##### EXCERPT TO READ
My judgment tells me, my dear Lord, that this simple plan steadily pursued will once again, before it be long, give some weight to a connection, long depressed, and yet still not annihilated. Mr. Fox's having called at my door early the morning Mr. Pelham died is, I suppose, no secret, and a lucky incident, in my opinion. I have a post letter from the Duke of Newcastle, a very obliging one. I heartily pity him, he suffers a great deal for his loss.

Give me leave to recommend to your Lordship a little gathering of friends about you at dinners, without ostentation. Stanley, who will be in Parliament: some attention to Sir Richard Lyttelton I should think proper; a dinner to the Yorkes very seasonable; and, before things are settled, any of the Princess of Wales's Court. John Pitt not to be forgot: I know the Duke of B—— nibbles at him: in short liez commerce with as many members of Parliament, who may be open to our purposes, as your Lordship can. Pardon, my dear Lord, all this freedom, but the conjuncture is made to awaken men, and there is room for action. I have no doubt George Grenville's turn must come. Fox is odious, and will have difficulty to stand in a future time. I mend a little. I cannot express my impatience to be with you.

W. Pitt.[239]

On March 18, Lyttelton writes to Grenville to ask if he shall send an express down to Pitt as 'he will be impatient to hear particulars,' with the news that Grenville and the writer had accepted office, and 'things are not as much settled as they are likely to be till the dissolution of parliament. I have had no answer from him to my last letter; have you?' But this unanswered letter may not have reached its destination, or was destitute of certain intelligence, for we find Pitt writing to Lyttelton on March 20: 'I conclude that things still remain unsettled, because I hear nothing from you or my other friends relating to them.' So he is solacing himself by reading Bolingbroke's works. Their arrogance, he says, is so excessive, that, great as is the performance, it often becomes ridiculous. There was, he remembers, not many years ago, a man in Bedlam, a scholar of fine parts, who used to entertain all the spectators of that asylum with very rational discourses, and talked with wit and eloquence; but always concluded by assuring his hearers that he alone of all his hearers was in his right senses, and they and all mankind were mad, and had conspired to put him in that place; Bolingbroke reminds Pitt of this lunatic. There was indeed no love lost between the two men. Pitt had not treated the elder statesman with the deference paid to him by the adoring circle in which he lived, and Bolingbroke had then charged Pitt with the same fault which Pitt now found in Bolingbroke. On March 24, in a letter to Grenville, he pursues the same theme, and dubs Bolingbroke the 'intellectual Sampson of Battersea.' But six weeks afterwards, we find him warmly recommending Bolingbroke's 'Remarks on the History of England' to his nephew 'to be studied and almost got by heart for the inimitable beauty of the style as well as the matter.'

And now comes a letter of which not a word must be omitted, the memorable letter to Newcastle of March 24, long supposed to be lost, but now discovered among the Newcastle Papers. It was penned under the just resentment caused by the knowledge of the arrangements for office from which he had been insultingly ignored. It is, so far as we know, the greatest that Pitt ever wrote, full of scornful humility, suppressed passion, and pointed insinuation. Unlike most of his letters it needs no interpretation, it speaks for itself. That bitterness of indignation, which is said to produce poetry, has in this instance evolved clearness and force. Towards the end, after speaking of resignation, and of his wish for retirement, he utters this prophecy, baleful to Newcastle, who should have remembered that the prophet had it in his power to fulfil his own prediction. 'Indeed, my lord, the inside of the House must be consider'd in other respects besides merely numbers, or the reins of government will soon slip or be wrested out of any minister's hands.' A few months were to bring home to the duke the truth of this prediction.
##########
##### SUPPLIED MATERIAL
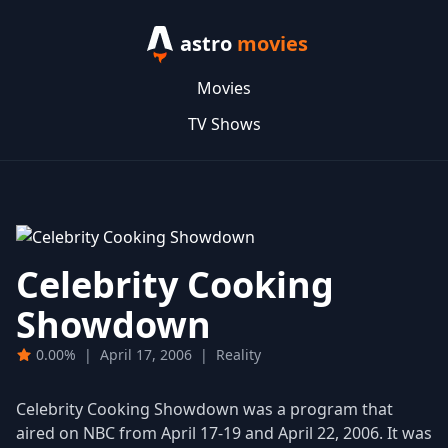
astro
movies
Movies
TV Shows
Celebrity Cooking
Showdown
0.00%
|
April 17, 2006
|
Reality
Celebrity Cooking Showdown was a program that
aired on NBC from April 17-19 and April 22, 2006. It was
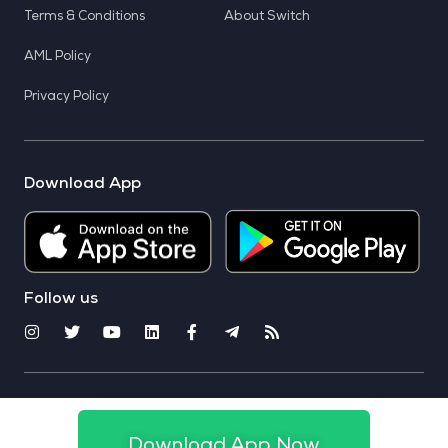
Terms & Conditions
About Switch
AML Policy
Privacy Policy
Download App
Follow us
© 2025 CoinSwitch. All rights reserved
Download App Now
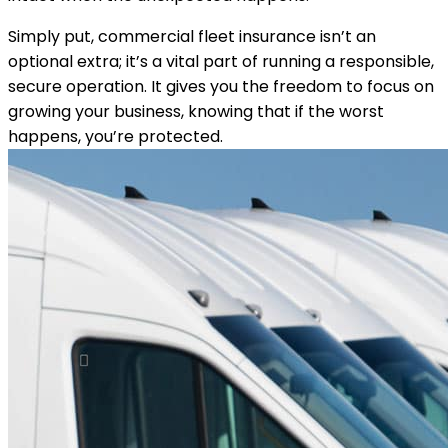
Simply put, commercial fleet insurance isn’t an
optional extra; it’s a vital part of running a responsible,
secure operation. It gives you the freedom to focus on
growing your business, knowing that if the worst
happens, you’re protected.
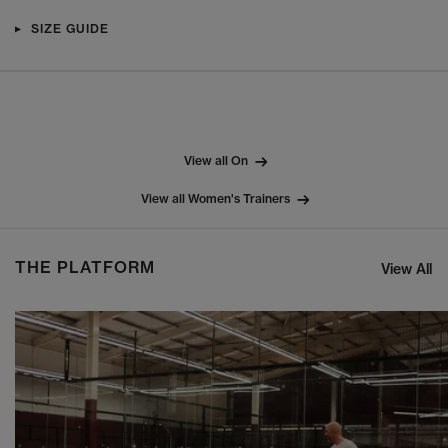
SIZE GUIDE
View all On
View all Women's Trainers
THE PLATFORM
View All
##########
WHAT TO DO |
1 - Summarize the passage on Pitt's correspondence in two sentences.
2 - Extend the passage on Pitt's correspondence past its last sentence.

RESPONSES TO THE EXERCISE |
1 - In a letter signed W. Pitt, the writer urges his Lordship to gather friends and members of Parliament at dinners, predicts that George Grenville's turn must come, and calls Fox odious. While he waited without news of the settlement of offices, Pitt mocked Bolingbroke's arrogance, and on March 24 he wrote Newcastle a resentful letter about being ignored in the arrangements for office, warning that the reins of government would slip from any minister who judged the House only by numbers.

2 -
Pitt to Newcastle.

Bath, 24 March, 1754.

My Lord Duke,—I have heard with the highest satisfaction by a message from Sr George Lyttelton the effectual proofs of his Majesty's great kindness and firm confidence in your Grace for the conduct of his Government. You have certainly taken most wisely the Province of the Treasury to yourself, where the powers of Government reside, and which at this particular crisis of a General Election may lay the foundations of the future political system so fast as not to be shaken hereafter. But this will depend upon many concomitant circumstances. For the present the nation may say with consolation, uno avulso non deficit alter aureus. The power of the Purse in the hands of the same family may, I trust, be so used as to fix all other power there along with it. Amidst all the real satisfaction I feel on this great measure so happily taken, it is with infinite reluctance that I am forced to return to the mortifying situation of your Grace's humblest servant and to add some few considerations to those, which, I have the satisfaction to learn from Sr George Lyttelton, had the honour to be receiv'd by your Grace and my Lord Chancellor without disapprobation. The difficulties grow so fast upon me by the repetition and multiplication of most painfull and too visible humiliations that my small store of prudence suggests no longer to me any means of colouring them to the world; nor of repairing them to my own mind consistently with my unshaken purpose to do nothing on any provocation to disturb the quiet of the King and the ease and stability of present and future Government.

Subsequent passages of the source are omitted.